── Given passage ──

And now for some observations:
~ In Arizona, there are plenty of national forests.  You just have to get 45 minutes into it before you see what would pass for a tree.
~ In New Mexico, there are plenty of weigh stations.  They're just all closed.
~ In Texas, there are plenty of rest stops.  They're just all closed.
~ In Arkansas.... Yeah.  No entry for Arkansas.  The Ozarks are still there, like they have been for the past several centuries, so that's always good.
~ In western Tennesee, there are plenty of adult bookstores.  And they're all open.




Mmmmmmm, Americana.  How it pervades our very pores.

Musings.

May 26 2006

People have a curious attachment to their past.


"We know what we are, but we know not what we may be." -- William Shakespeare.


In other news.... Mum and I went apartment-sniping today.  My favourite locale??  Haha.... Chelsea Place, strangely enough the same complex in which I was conceived (I like irony in life).  Even stranger: Building S-8.  I went on to be born on the 8th of November, and my last name is Sullivan.  Oooooo.  More irony.  How delicious.


Observation, by: Dorothy Parker (favourite poet ever)
If I don't drive around the park,
I'm pretty sure to make my mark.
If I'm in bed each night by ten,
I may get back my looks again.
If I abstain from fun and such,
I'll probably amount to much.
But I shall stay the way I am,
Because I do not give a damn.


Comment, also by: Dorothy Parker
Oh, life is a glorious cycle of song,
A medley of extemporanea;
And love is a thing that can never go wrong,
And I am Marie of Roumania.


Mmmm, cast party.... Again, delicious.

At Last....

May 16 2006

It's over.  (High school, that is.)
I feel no regrets.
In fact, "frantic rejoicing" could be an applicable phrase.


Weekend was freakishly busy.


Events included:



  • Seeing a friend of contemporary age get married.

  • Almost had my first cigarette (allergies prevented this, but I've had a strange itch to try one lately).

  • Had a drunken stalker at faire.

  • Had a Viking entourage.

  • Eaten authentic Viking entourage honey cake-stuff.

  • Had a major snafu on the chessboard during our fight.

  • Wordlessly convinced cast and audience that I had just sliced my hand open when I grabbed a "sharp" sword blade.

  • As a result, felt really guilty when half the world came and asked about the aforementioned hand.

  • Slapped a guy with actual intent (so I had no idea that "dragging across the stubble grain" even existed or was painful, but apparently it is).

  • Been slapped back.

  • Been paid for the first time in MONTHS.

  • Learned that a former neighbour died (sad, but we haven't seen each other in a decade, so....)

  • Realised several times that "God yes, it's time to leave home."  And not felt particularly bad/scared about that decision.

  • Major thanks, by the way, to all the cool kids who have come out to the Renaissance faire so far!  It's awesome seeing you guys in the lanes!!  :)

───
── Records provided ──

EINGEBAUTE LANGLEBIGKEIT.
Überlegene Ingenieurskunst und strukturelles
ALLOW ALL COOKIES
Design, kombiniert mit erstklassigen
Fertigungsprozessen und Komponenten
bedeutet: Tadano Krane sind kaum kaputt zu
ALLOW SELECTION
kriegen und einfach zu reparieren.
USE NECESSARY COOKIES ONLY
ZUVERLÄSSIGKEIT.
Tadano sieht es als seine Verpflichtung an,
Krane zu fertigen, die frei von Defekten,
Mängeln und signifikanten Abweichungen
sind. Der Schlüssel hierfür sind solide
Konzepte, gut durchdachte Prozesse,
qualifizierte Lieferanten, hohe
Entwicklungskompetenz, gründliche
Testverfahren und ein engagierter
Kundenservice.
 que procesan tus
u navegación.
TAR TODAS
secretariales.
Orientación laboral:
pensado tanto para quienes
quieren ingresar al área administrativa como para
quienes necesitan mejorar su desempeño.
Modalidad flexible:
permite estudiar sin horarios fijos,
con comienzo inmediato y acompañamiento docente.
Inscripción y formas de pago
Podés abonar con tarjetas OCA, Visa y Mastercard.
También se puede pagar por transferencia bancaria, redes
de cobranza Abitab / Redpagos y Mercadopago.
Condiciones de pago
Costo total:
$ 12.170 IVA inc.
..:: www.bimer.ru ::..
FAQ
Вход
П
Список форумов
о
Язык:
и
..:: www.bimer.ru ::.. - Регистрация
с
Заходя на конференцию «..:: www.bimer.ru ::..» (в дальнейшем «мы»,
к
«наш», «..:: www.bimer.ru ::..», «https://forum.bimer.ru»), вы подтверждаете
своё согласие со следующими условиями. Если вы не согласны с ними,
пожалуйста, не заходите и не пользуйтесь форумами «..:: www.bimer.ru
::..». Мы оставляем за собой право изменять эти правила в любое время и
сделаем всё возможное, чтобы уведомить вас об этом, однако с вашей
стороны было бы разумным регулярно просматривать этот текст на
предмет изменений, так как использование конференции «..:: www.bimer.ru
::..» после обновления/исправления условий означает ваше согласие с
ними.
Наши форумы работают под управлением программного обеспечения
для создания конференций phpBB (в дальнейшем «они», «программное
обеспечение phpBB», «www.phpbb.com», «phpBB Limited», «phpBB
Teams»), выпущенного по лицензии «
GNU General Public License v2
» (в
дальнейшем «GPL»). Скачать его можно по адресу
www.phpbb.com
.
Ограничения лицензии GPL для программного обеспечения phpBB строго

───

Exercise instructions -
1 > Copy the entries word for word, starting with their first line and going on through the line that contains "ZUVERLÄSSIGKEIT.".
2 > Carry the blog posts about a road trip and finishing high school forward from the point where they stop.

Answers given -
1 >
EINGEBAUTE LANGLEBIGKEIT.
Überlegene Ingenieurskunst und strukturelles
ALLOW ALL COOKIES
Design, kombiniert mit erstklassigen
Fertigungsprozessen und Komponenten
bedeutet: Tadano Krane sind kaum kaputt zu
ALLOW SELECTION
kriegen und einfach zu reparieren.
USE NECESSARY COOKIES ONLY
ZUVERLÄSSIGKEIT.

2 >
    "Now, bring me that horizon...."


Major thanks, by the way, to all the cool kids who have come out to the Renaissance faire so far!  It's awesome seeing you guys in the lanes!!  :)

"Now, bring me that horizon...."

The Perils of French Cooking.

May 12 2006

So I made créme brulèe for a French project.  Everything went fairly well.  No mishaps mixing the eggs and sugar, the hot cream didn't scramble said eggs when I poured it in (one.... tedious.... spoonful.... at.... a.... time....), it cooked, it chilled for six hours (during most of which I finally slept, hahaaa).


I sprinkle the brown sugar on it this morning, then put it in the oven under "broil" to caramelise it.  I go upstairs, comb my wet hair, and start to put volumiser in it -- an operation which took roughly 45 seconds total.


Long story short, I caught the oven on fire.


ON FIRE.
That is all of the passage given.